→ TASKS AND EXERCISES
(1) Print the passage on the early HIV/AIDS epidemic word for word, beginning at the words "We just called" and stopping after "Virus or HIV.".
(2) Summarize the account of the early HIV/AIDS epidemic in two sentences.
(3) Pick up Professor John Dwyer's account of the early HIV/AIDS epidemic where it stops, and continue it.

→ QUOTED PASSAGE
....................

Professor John Dwyer shares his work during the start of the HIV/AIDS epidemic during the 1980s for World AIDS Day.
“In 1982, the immunology program at Yale started seeing these men that we first heard about amongst people in New York. We heard that these men who had been having this terrible disease, which obviously saw that for some reason their immune system collapsing, and they were dying of all these opportunistic infections that normally wouldn’t and we didn’t know what was going on.
We just called it Human Immune Deficiency Disease. We didn’t know what it was. We all started collecting samples from these people and sending them down to The National Institutes of Health in Washington, where there was Professor Gallo, who was the first person to find in the lymph nodes of people with this strange virus, which he called the Human Immunodeficiency Virus or HIV.
It was an absolutely tumultuous time. I remember the hospital, we didn’t know what we were dealing with. We all wore masks and gloves all the time was around these patients.

....................

→ RECORDS PROVIDED
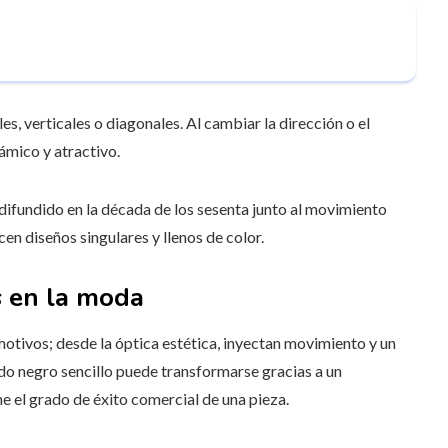
s, verticales o diagonales. Al cambiar la dirección o el
námico y atractivo.
fundido en la década de los sesenta junto al movimiento
en diseños singulares y llenos de color.
s en la moda
tivos; desde la óptica estética, inyectan movimiento y un
ido negro sencillo puede transformarse gracias a un
e el grado de éxito comercial de una pieza.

....................

→ TASK-BY-TASK RESULTS
(1)
We just called it Human Immune Deficiency Disease. We didn’t know what it was. We all started collecting samples from these people and sending them down to The National Institutes of Health in Washington, where there was Professor Gallo, who was the first person to find in the lymph nodes of people with this strange virus, which he called the Human Immunodeficiency Virus or HIV.

(2) Professor John Dwyer recalls that in 1982 the immunology program at Yale began seeing men whose immune systems were collapsing and who were dying of opportunistic infections, a disease no one yet understood. Samples were sent to the National Institutes of Health, where Professor Gallo found the virus he named the Human Immunodeficiency Virus, or HIV, and at the hospital staff wore masks and gloves around these patients at all times.

(3)
When I got back [to Australia], one of the first things I did was to set up an organisation called the AIDS Society for Asia and the Pacific. And at that stage, working with people at the Red Cross in Thailand, we started to find HIV in great numbers in Thailand. And of course, the disease then spread rapidly through the southern hemisphere, particularly in Asia. And then the numbers started to really rise up. And when I first got back here [in Australia], we still had Prince Henry Hospital, which was out at Little Bay, and we set up a unit up out there to treat people with HIV.
Since most of these patients were we’re basically going into a hospice situation because we couldn’t do anything for them for a while, just to give them tender loving care and to study them.
But I set this unit up out there and I continued to work in about 12 Asian countries trying to convince them that that this was that they had to take this seriously. With more knowledge, came more discrimination. It was a terrible time. The disease was bad enough, but the discrimination and the fear were just terrible.
It was so sad to these people who, for so long we before we got the antiretrovirals that they were suffering and dying, and yet they were so discriminated against. It wasn’t many years before we knew exactly how the virus bound to the surface of these particular T cells called CD4 cells. And they normally and infected cells, whether they would have been killed by cells called CD8 cells, the killer T cells. We started trying to harness CD8 cells and see if we could grow them in the laboratory, see if we can stimulate them and give them back to the patients was very [difficult], we didn’t have the wonderful technology we have got today.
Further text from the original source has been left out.